## Texte cité:
#####

Un nombre croissant d’enfants migrants sont placés en détention dans les pays où ils cherchent l’asile, alors que de plus en plus de travaux scientifiques montrent que ce genre d’enfermement génère des difficultés psychologiques et des problèmes de développement à long terme.

Article publié sur le site d’IRIN, le 22 octobre 2014. Cliquez ici pour lire l’article sur le site de l’IRIN.

En 2013, le Comité des Nations Unies sur les droits de l’enfant (UN Committee on the Rights of the Child, CRC) a déclaré que la détention des enfants migrants n’est «jamais dans le meilleur intérêt de [l’enfant] et que l’on ne peut la justifier». Le Haut Commissariat des Nations Unies pour les réfugiés (HCR) indique qu’elle doit être guidée par une «éthique de prise en charge – et non pas d’exécution forcée». Mais d’après un article publié dans The Lancet en juin 2014, des enfants migrants sont maintenus en détention dans plus de 60 pays, ce qui a «des effets délétères sur la santé mentale, développementale et physique des enfants».

#####

## Exercice:
Recopiez le passage de l’extrait compris entre «Un nombre croissant» et «site de l’IRIN.», bornes incluses, en remplaçant «détention» par «rétention». Les entrées présentées ensuite forment un matériau indépendant de l’extrait.

Une série d’entrées
#####

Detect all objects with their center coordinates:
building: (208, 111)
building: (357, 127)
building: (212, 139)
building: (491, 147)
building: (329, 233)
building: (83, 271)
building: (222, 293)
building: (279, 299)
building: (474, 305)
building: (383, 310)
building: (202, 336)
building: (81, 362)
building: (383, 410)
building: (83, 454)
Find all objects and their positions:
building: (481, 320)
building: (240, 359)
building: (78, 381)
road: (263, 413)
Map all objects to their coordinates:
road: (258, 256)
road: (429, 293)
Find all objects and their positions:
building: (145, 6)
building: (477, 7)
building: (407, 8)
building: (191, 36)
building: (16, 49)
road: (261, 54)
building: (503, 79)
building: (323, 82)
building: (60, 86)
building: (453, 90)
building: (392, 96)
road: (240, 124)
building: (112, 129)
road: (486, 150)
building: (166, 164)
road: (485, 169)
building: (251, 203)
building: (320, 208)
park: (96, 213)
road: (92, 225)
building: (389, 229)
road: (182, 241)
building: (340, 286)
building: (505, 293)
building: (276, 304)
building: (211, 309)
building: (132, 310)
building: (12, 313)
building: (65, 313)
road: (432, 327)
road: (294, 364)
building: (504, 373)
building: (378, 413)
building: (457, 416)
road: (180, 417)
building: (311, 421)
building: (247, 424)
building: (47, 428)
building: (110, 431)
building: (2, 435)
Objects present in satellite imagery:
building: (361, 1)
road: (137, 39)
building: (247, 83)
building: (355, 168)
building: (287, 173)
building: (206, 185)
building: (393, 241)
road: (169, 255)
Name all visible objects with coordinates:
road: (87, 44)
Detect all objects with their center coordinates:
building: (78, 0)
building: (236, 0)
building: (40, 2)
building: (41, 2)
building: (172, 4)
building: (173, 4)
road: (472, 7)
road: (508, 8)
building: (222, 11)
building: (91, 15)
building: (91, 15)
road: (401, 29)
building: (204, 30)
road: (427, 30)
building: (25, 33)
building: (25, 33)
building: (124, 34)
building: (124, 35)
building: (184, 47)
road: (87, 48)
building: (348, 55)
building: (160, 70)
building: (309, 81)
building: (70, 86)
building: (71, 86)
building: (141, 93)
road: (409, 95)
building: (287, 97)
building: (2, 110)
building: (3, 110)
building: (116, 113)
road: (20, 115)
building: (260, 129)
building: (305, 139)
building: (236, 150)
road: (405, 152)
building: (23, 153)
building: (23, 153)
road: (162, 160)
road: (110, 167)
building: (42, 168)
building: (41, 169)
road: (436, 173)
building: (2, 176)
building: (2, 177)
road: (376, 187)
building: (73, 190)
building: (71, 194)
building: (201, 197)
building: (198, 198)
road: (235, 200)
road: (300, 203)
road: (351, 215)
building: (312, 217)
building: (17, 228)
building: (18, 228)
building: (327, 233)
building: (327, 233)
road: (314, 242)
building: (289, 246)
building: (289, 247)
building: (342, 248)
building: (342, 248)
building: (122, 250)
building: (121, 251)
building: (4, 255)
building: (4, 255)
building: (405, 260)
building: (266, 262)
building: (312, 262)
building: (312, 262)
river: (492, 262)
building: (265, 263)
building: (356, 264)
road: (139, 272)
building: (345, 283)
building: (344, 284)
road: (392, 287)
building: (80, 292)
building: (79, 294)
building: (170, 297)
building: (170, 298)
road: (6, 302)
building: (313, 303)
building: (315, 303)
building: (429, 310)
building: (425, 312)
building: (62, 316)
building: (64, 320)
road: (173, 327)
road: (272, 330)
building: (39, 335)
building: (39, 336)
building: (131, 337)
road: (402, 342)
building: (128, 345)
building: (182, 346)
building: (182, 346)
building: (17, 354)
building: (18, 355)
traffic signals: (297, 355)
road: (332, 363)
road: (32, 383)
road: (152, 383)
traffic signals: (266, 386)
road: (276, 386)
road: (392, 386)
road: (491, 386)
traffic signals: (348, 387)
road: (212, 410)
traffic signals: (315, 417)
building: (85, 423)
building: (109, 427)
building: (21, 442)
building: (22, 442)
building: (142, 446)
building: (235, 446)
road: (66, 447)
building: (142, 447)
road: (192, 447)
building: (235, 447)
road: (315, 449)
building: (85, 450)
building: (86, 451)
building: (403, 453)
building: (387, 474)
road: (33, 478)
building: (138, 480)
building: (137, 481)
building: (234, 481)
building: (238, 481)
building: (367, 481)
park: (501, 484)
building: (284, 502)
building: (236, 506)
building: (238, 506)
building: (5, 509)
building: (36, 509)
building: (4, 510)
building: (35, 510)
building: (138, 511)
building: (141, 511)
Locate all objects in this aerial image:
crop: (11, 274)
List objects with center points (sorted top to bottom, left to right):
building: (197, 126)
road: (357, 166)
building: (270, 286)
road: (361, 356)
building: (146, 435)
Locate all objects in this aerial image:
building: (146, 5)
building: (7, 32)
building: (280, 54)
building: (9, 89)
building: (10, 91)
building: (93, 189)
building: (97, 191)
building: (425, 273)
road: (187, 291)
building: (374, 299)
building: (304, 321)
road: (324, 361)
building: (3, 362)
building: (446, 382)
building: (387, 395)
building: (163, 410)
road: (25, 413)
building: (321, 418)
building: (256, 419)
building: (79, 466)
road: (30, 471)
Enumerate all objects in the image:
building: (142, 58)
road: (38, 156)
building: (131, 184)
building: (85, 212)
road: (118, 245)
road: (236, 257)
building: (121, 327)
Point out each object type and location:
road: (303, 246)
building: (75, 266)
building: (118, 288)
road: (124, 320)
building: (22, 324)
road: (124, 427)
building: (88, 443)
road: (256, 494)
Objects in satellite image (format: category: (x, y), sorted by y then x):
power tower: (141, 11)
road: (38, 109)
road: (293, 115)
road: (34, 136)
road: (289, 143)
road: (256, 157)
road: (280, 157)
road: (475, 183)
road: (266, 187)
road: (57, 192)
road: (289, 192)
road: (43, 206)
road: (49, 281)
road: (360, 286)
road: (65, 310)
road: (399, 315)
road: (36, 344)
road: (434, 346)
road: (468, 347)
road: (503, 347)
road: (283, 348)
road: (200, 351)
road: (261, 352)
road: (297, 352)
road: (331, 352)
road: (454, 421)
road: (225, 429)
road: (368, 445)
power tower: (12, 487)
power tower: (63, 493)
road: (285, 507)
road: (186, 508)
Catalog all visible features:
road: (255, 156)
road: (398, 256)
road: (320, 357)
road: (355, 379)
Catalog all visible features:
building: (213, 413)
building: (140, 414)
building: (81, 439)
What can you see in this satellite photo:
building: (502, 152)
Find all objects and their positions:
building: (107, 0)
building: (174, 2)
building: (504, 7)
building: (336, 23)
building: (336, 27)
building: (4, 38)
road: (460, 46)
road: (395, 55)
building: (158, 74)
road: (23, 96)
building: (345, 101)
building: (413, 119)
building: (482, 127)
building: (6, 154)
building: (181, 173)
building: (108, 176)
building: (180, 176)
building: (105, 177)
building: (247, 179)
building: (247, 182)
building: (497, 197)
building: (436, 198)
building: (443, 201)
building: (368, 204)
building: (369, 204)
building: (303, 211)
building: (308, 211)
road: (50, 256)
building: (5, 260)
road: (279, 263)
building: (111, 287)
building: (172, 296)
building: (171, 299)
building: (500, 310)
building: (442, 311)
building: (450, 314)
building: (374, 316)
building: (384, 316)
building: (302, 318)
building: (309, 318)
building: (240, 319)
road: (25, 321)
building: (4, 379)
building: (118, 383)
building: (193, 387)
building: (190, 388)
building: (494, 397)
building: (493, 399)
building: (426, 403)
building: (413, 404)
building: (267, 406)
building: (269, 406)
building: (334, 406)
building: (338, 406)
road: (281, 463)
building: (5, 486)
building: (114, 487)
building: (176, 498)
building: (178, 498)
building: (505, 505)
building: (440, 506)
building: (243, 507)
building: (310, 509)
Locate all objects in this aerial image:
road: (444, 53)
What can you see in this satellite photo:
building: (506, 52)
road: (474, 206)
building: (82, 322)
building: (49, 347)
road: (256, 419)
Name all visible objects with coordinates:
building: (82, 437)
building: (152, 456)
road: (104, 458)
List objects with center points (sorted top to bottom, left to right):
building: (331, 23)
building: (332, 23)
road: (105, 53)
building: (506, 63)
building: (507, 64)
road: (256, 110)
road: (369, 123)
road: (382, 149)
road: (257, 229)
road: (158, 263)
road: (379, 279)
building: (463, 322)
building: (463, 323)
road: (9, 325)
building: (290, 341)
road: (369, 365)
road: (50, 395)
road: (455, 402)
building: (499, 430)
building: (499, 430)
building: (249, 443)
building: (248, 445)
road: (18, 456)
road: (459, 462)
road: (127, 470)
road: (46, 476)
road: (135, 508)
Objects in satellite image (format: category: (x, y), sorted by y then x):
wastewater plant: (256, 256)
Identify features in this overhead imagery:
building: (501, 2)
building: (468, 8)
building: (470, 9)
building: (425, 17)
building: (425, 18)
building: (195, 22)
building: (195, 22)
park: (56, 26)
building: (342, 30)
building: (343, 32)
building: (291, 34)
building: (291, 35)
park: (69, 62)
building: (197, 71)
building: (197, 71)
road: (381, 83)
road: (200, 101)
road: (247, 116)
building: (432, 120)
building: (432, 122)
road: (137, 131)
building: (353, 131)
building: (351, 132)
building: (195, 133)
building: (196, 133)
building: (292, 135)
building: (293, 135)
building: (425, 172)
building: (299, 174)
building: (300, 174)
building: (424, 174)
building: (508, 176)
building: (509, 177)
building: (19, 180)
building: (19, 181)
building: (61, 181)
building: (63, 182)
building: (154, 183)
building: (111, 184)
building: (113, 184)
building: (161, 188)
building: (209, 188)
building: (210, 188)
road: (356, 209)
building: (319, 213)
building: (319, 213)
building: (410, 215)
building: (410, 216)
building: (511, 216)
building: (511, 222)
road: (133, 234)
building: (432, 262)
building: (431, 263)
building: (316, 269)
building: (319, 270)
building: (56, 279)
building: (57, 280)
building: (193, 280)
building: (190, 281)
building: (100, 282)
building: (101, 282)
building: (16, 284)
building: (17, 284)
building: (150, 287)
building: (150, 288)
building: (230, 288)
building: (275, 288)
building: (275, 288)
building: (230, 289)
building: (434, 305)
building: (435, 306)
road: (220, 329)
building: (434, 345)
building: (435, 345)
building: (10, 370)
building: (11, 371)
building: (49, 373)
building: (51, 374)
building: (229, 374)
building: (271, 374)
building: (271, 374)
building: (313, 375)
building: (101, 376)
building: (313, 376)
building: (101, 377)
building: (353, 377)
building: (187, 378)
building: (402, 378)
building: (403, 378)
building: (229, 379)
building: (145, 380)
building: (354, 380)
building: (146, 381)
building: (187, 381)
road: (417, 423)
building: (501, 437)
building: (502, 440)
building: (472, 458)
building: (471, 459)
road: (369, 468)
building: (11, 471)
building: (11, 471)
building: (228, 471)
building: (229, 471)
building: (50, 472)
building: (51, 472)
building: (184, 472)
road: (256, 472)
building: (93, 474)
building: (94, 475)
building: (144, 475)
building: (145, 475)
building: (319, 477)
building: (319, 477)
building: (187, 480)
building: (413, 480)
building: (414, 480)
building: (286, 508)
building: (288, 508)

#####

## Corrigé:
Un nombre croissant d’enfants migrants sont placés en rétention dans les pays où ils cherchent l’asile, alors que de plus en plus de travaux scientifiques montrent que ce genre d’enfermement génère des difficultés psychologiques et des problèmes de développement à long terme.

Article publié sur le site d’IRIN, le 22 octobre 2014. Cliquez ici pour lire l’article sur le site de l’IRIN.